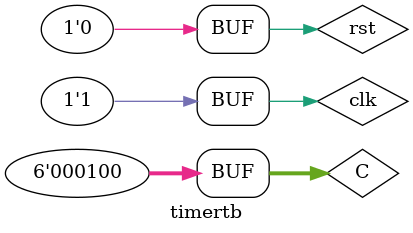
<source format=v>
`include "timer.v"

module timertb;
	wire Q;
	reg [5:0] C;
	reg clk, rst;

	timer Ti (Q,C,clk,rst);

	initial begin
		C = 5'b00100;
		rst = 0;
		clk = 1;
		#5 rst = 1;
		#5 rst = 0;
	end

	initial begin
		repeat (10) #5 clk = ~clk;
		#5 	rst = 0;
		clk = 1;
		#5 rst = 1;
		#5 rst = 0;
		repeat (10) #5 clk = ~clk;
	end
	initial begin
		$monitor("Q = %b",Q);
	end
endmodule
</source>
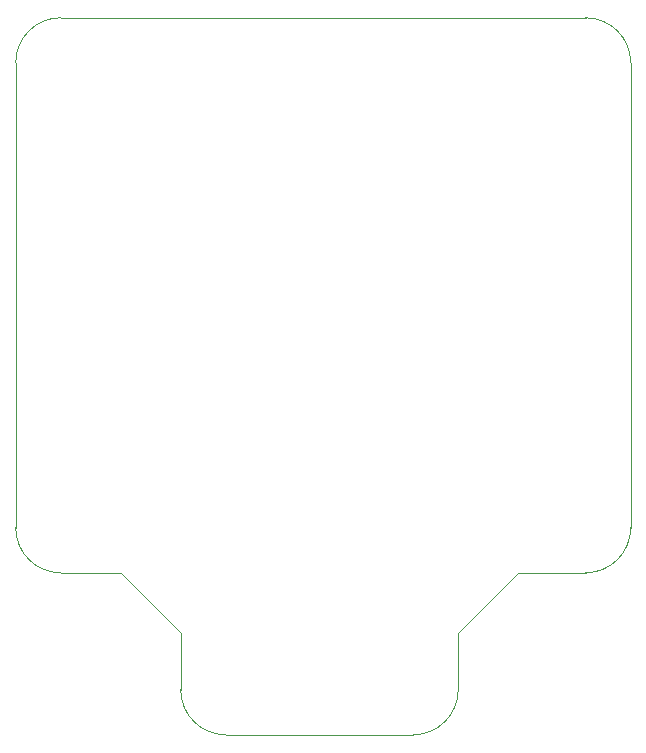
<source format=gbr>
%TF.GenerationSoftware,KiCad,Pcbnew,(5.1.6)-1*%
%TF.CreationDate,2020-10-27T15:42:11-05:00*%
%TF.ProjectId,MuffPi3PDT,4d756666-5069-4335-9044-542e6b696361,rev?*%
%TF.SameCoordinates,Original*%
%TF.FileFunction,Profile,NP*%
%FSLAX46Y46*%
G04 Gerber Fmt 4.6, Leading zero omitted, Abs format (unit mm)*
G04 Created by KiCad (PCBNEW (5.1.6)-1) date 2020-10-27 15:42:11*
%MOMM*%
%LPD*%
G01*
G04 APERTURE LIST*
%TA.AperFunction,Profile*%
%ADD10C,0.050000*%
%TD*%
G04 APERTURE END LIST*
D10*
X111760000Y-110490000D02*
X106680000Y-110490000D01*
X116840000Y-115570000D02*
X111760000Y-110490000D01*
X145415000Y-110490000D02*
X151130000Y-110490000D01*
X140335000Y-115570000D02*
X145415000Y-110490000D01*
X116840000Y-120396000D02*
X116840000Y-115570000D01*
X140335000Y-120396000D02*
X140335000Y-115570000D01*
X120650000Y-124206000D02*
X136525000Y-124206000D01*
X120650000Y-124206000D02*
G75*
G02*
X116840000Y-120396000I0J3810000D01*
G01*
X140335000Y-120396000D02*
G75*
G02*
X136525000Y-124206000I-3810000J0D01*
G01*
X102870000Y-67310000D02*
X102870000Y-106680000D01*
X106680000Y-63500000D02*
X151130000Y-63500000D01*
X154940000Y-67310000D02*
X154940000Y-106680000D01*
X106680000Y-110490000D02*
G75*
G02*
X102870000Y-106680000I0J3810000D01*
G01*
X154940000Y-106680000D02*
G75*
G02*
X151130000Y-110490000I-3810000J0D01*
G01*
X151130000Y-63500000D02*
G75*
G02*
X154940000Y-67310000I0J-3810000D01*
G01*
X102870000Y-67310000D02*
G75*
G02*
X106680000Y-63500000I3810000J0D01*
G01*
M02*

</source>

:: Task to complete ::
For every line of the records that has the word "Profile" in it, make a copy.

:: Exercise result ::
%TF.FileFunction,Profile,NP*%
%TA.AperFunction,Profile*%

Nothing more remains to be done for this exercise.